Before coming to Penn, Watts was a principal researcher and partner at Microsoft and a founding member of the MSR-NYC lab. He was also an AD White Professor at Large at Cornell University. Prior to joining MSR in 2012, he was a professor of Sociology at Columbia University, and then a principal research scientist at Yahoo! Research, where he directed the Human Social Dynamics group.
His research on social networks and collective dynamics has appeared in a wide range of journals, from Nature, Science, and Physical Review Letters to the American Journal of Sociology and Harvard Business Review, and has been recognized by the 2009 German Physical Society Young Scientist Award for Socio and Econophysics, the 2013 Lagrange-CRT Foundation Prize for Complexity Science, and the 2014 Everett M. Rogers Award. He was named an inaugural fellow of the Network Science Society in 2018, a 2020 Carnegie Fellow, and a 2021 AAAS Fellow.

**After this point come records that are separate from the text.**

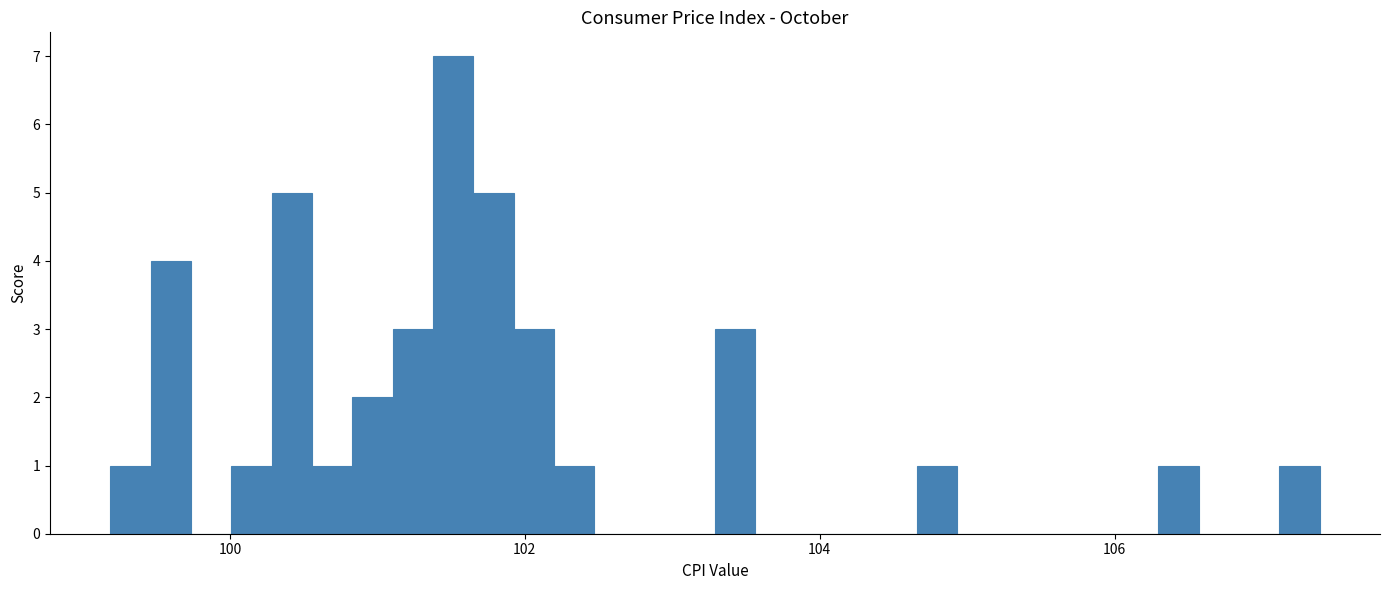

Read against the x-axis, roughly where is the centre of the tallest bar?

101.6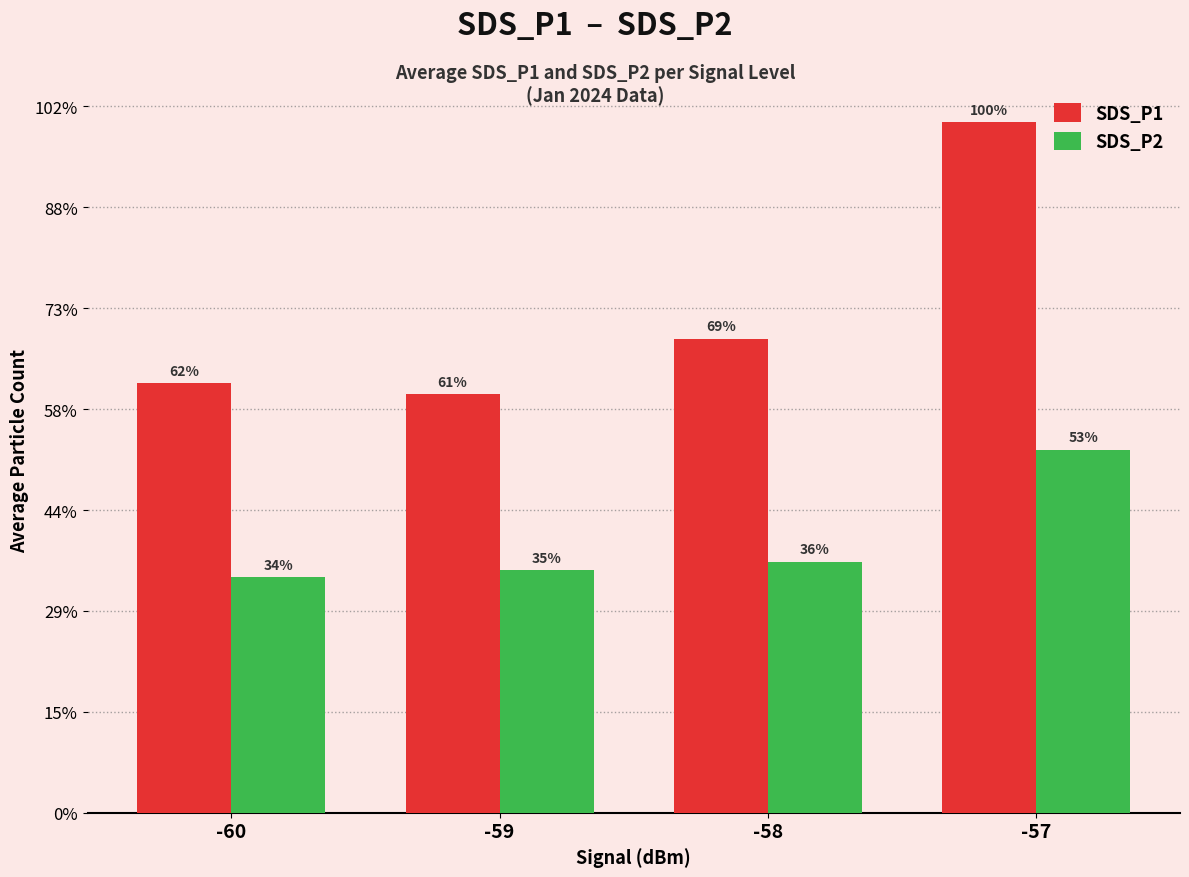

Are the bars grouped side by side (vs. stacked)?

Yes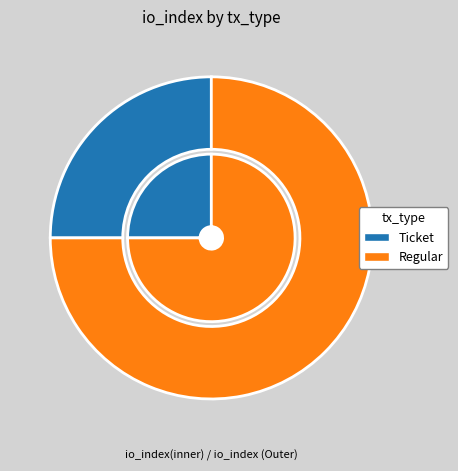

Rank the categories by value from highest to lowest.

Regular, Ticket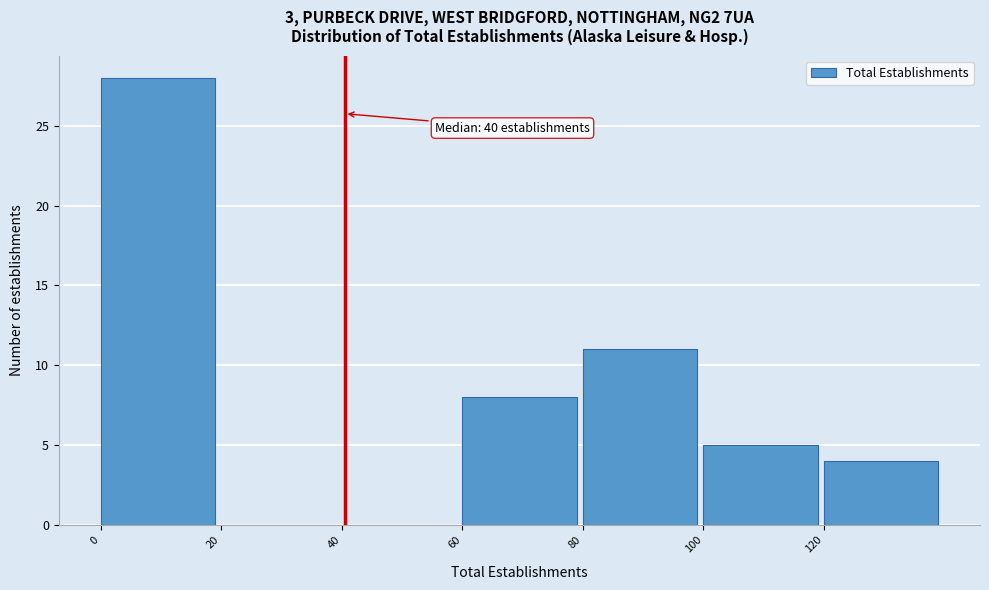

Which range on the x-axis has the tallest bar?

0 to 20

Watts is the author of three books: Six Degrees: The Science of a Connected Age (W.W. Norton 2003), Small Worlds: The Dynamics of Networks between Order and Randomness (Princeton University Press 1999), and Everything is Obvious: Once You Know The Answer (Crown Business 2011).
He holds a B.Sc. in Physics from the Australian Defence Force Academy, from which he also received his officer’s commission in the Royal Australian Navy, and a Ph.D. in Theoretical and Applied Mechanics from Cornell University.